Loki stockte. Im ersten Moment wollte er auflachen und den Einwand mit gewohntem Sarkasmus überspielen, aber ihm wurde schnell klar, dass er den anderen nichts vormachen konnte.
Also seufzte er leise und erwiderte: «Nein, eigentlich lief es fast nach Plan. Allerdings hatte ich vor, am Ende irgendwie abzuhauen... Glaube ich jedenfalls. So genau weiss ich das nicht mehr.» Er räusperte sich nochmals. «Ich meine, ich wollte die Erde erobern. Wirklich. Aber dann... wollte ich es auch irgendwie nicht. Ich war innerlich wie... zerrissen und versuchte, einen Ausweg zu finden. Für die Erde, aber auch für mich.» Er raufte sich die Haare, versuchte es erneut. «Ich denke, die Menschen sehnen sich im Grunde genommen danach, beherrscht zu werden. Ihnen tut Freiheit gar nicht gut. Und ja, ich wollte sie beherrschen. Aber... aber nicht so, wie Thanos das wollte... Und als ich sah, wie sie sich wehrten, war ich mir plötzlich auch nicht mehr so sicher, dass sie...»

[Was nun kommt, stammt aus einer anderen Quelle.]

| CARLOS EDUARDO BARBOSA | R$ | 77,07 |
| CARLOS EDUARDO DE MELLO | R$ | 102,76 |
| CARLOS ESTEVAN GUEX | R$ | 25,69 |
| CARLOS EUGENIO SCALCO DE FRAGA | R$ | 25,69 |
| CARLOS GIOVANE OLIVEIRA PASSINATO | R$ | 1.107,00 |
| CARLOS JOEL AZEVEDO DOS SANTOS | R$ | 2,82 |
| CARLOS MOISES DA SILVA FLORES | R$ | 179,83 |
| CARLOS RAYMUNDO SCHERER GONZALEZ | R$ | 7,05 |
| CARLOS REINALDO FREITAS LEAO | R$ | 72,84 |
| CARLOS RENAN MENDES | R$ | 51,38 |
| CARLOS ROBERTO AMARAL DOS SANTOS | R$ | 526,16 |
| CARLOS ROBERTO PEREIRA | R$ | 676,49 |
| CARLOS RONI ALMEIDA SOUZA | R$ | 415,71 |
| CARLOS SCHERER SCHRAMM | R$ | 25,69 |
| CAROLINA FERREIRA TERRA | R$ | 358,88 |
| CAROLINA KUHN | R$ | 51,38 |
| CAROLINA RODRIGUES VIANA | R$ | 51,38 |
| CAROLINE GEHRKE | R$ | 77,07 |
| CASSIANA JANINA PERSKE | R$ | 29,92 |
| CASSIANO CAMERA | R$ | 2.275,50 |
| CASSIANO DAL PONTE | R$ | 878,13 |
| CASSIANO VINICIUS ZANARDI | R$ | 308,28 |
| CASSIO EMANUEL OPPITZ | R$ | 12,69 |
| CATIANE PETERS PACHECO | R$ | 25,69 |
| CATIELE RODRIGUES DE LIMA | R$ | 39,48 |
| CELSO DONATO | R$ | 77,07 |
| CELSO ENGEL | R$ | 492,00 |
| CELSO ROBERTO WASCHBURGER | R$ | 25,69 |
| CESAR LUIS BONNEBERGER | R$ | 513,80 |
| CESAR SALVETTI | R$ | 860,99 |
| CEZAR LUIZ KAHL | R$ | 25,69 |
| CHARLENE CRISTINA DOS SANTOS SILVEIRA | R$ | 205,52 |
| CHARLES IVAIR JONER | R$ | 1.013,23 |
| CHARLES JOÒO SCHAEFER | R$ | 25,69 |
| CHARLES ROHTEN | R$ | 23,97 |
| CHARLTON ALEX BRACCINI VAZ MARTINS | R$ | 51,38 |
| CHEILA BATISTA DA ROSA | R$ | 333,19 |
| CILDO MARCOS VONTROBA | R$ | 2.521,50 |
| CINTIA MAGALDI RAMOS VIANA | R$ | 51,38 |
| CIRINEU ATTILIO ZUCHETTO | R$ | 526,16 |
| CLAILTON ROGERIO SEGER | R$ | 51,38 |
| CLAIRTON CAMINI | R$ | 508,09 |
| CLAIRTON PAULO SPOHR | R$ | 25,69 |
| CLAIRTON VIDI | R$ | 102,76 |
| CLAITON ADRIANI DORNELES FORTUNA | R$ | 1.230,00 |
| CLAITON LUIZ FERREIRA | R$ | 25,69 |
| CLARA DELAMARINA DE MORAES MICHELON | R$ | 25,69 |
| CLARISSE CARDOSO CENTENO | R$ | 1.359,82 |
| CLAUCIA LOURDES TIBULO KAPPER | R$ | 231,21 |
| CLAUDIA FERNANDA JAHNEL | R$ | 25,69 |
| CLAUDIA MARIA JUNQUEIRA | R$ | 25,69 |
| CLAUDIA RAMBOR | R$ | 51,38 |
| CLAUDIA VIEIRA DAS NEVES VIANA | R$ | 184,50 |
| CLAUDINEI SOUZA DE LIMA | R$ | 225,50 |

Fast hilflos brach er ab. Es war alles so schnell gegangen, dass er sich den inneren Zwiespalt, den er während des Angriffs auf New York gespürt hatte, noch gar nie so richtig vor Augen geführt hatte. Ihm war inzwischen völlig klar, dass der Gedankenstein ihn zu grossen Teilen beeinflusst – und manipuliert - hatte. Aber alle seine Handlungen alleine darauf zu schieben, wäre zu einfach gewesen.

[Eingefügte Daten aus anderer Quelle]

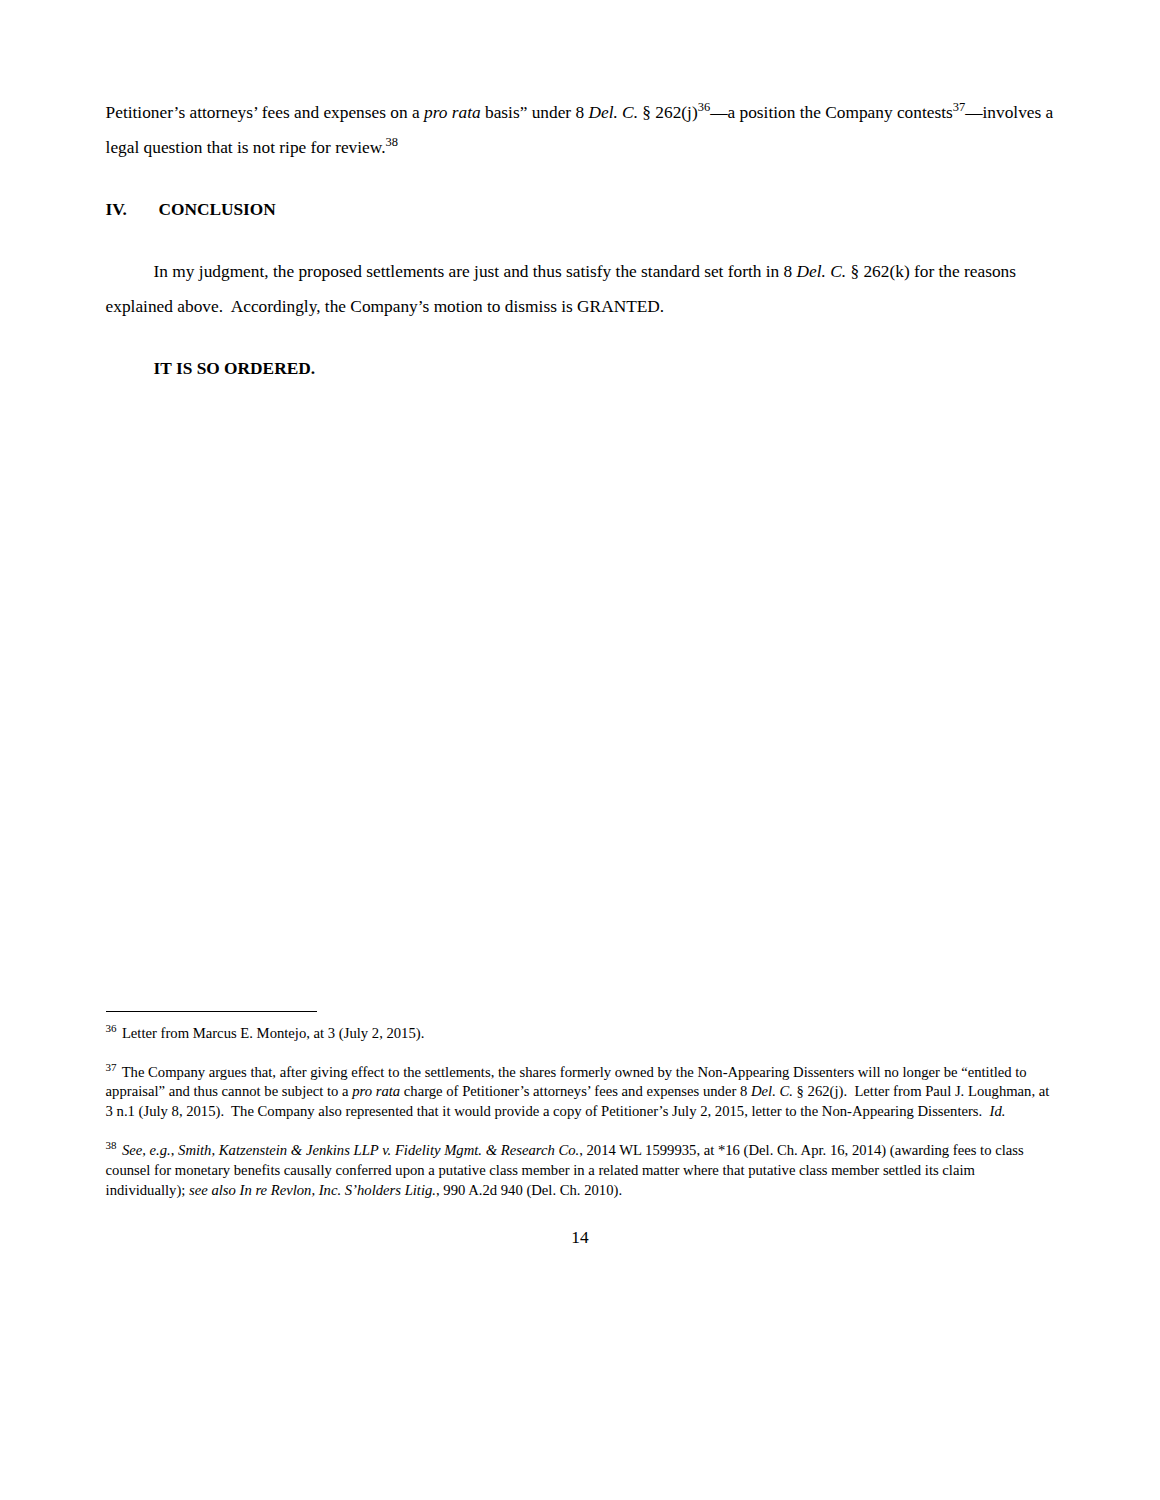Petitioner’s attorneys’ fees and expenses on a pro rata basis” under 8 Del. C. § 262(j)36—a position the Company contests37—involves a legal question that is not ripe for review.38
IV. CONCLUSION
In my judgment, the proposed settlements are just and thus satisfy the standard set forth in 8 Del. C. § 262(k) for the reasons explained above. Accordingly, the Company’s motion to dismiss is GRANTED.
IT IS SO ORDERED.
36 Letter from Marcus E. Montejo, at 3 (July 2, 2015).
37 The Company argues that, after giving effect to the settlements, the shares formerly owned by the Non-Appearing Dissenters will no longer be “entitled to appraisal” and thus cannot be subject to a pro rata charge of Petitioner’s attorneys’ fees and expenses under 8 Del. C. § 262(j). Letter from Paul J. Loughman, at 3 n.1 (July 8, 2015). The Company also represented that it would provide a copy of Petitioner’s July 2, 2015, letter to the Non-Appearing Dissenters. Id.
38 See, e.g., Smith, Katzenstein & Jenkins LLP v. Fidelity Mgmt. & Research Co., 2014 WL 1599935, at *16 (Del. Ch. Apr. 16, 2014) (awarding fees to class counsel for monetary benefits causally conferred upon a putative class member in a related matter where that putative class member settled its claim individually); see also In re Revlon, Inc. S’holders Litig., 990 A.2d 940 (Del. Ch. 2010).
14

Und es wäre auch zu einfach gewesen, es allein mit dem, was bei Thanos geschehen war, zu entschuldigen...
Loki fröstelte und straffte die Schultern. Nein, dahin wollte er jetzt nicht zurück – nicht mal in Gedanken.
«Was hast du gefühlt, als Odin dich zu lebenslangem Kerker verurteilt hat?» fragte der ältere Loki und riss den Magier damit aus seinem Gefühlschaos.
«Wie bitte, was?» Den Unsinn hatte er doch schon mal gehört, in der TVA. Was sollte das?
«Weich jetzt nicht aus. Ich weiss, es ist schwer, aber ich will es wissen: was hast du gefühlt als Odin dich dazu verdammt hat, für deine Verbrechen auf Midgard für den Rest deines Lebens im Kerker zu schmoren? Ohne dir die Chance zu geben, dich zu erklären – und ohne sich überhaupt dafür zu interessieren, was mit dir geschehen war? Wo du gewesen bist, all die Zeit nach deinem Sturz vom Bifröst bis zu dem Moment, wo du auf Midgard wieder aufgetaucht bist? WAS HAST DU GEFÜHLT?»
Loki sass nur da, unfähig, sich zu rühren.
Sollte das etwa bedeuten, dass die TVA ihm nichts vorgetäuscht hatte? Dass alles, was sie ihm gezeigt hatten, tatsächlich geschehen war?
Als der Alte nochmals nachhakte, wollte Loki etwas antworten, doch die Stimme versagte ihm.
Denn wenn das stimmte, dann bedeutete das auch...
Er atmete tief und heftig ein.
Dann bedeutete das, dass er tot war.